### EXERCISE DESCRIPTION
Give back exactly the lines spanning from the one containing "left front paw: (109, 204)" to the final line of the records below, and no others.

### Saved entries
- - -

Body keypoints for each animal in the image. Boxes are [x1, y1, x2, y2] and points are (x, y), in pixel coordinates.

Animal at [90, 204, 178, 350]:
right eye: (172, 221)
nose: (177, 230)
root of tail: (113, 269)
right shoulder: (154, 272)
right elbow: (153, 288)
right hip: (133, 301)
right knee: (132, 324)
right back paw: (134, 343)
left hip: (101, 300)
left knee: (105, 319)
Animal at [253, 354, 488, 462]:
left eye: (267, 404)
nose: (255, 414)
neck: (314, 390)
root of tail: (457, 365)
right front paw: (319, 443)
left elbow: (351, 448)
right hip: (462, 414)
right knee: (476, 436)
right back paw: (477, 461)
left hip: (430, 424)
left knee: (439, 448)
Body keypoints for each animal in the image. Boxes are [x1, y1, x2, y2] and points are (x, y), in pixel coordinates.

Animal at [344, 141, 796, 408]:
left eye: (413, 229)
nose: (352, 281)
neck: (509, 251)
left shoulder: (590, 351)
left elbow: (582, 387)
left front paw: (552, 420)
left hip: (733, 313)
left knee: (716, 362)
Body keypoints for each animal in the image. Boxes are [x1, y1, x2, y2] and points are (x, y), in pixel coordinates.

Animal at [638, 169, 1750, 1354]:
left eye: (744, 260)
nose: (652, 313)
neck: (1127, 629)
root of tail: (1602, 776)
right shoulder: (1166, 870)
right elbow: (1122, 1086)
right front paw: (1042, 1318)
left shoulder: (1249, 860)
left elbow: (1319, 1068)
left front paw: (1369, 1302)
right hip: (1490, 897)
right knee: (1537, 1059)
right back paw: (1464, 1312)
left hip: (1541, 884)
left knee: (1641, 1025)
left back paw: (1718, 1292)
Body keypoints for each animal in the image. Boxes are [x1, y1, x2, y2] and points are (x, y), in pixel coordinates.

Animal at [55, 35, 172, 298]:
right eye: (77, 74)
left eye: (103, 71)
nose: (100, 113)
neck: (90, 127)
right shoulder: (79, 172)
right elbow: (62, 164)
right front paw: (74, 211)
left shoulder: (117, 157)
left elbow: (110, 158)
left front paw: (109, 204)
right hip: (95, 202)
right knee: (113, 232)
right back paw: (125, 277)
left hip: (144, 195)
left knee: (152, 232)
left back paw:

- - -

### WRITTEN ANSWER
left front paw: (109, 204)
right hip: (95, 202)
right knee: (113, 232)
right back paw: (125, 277)
left hip: (144, 195)
left knee: (152, 232)
left back paw:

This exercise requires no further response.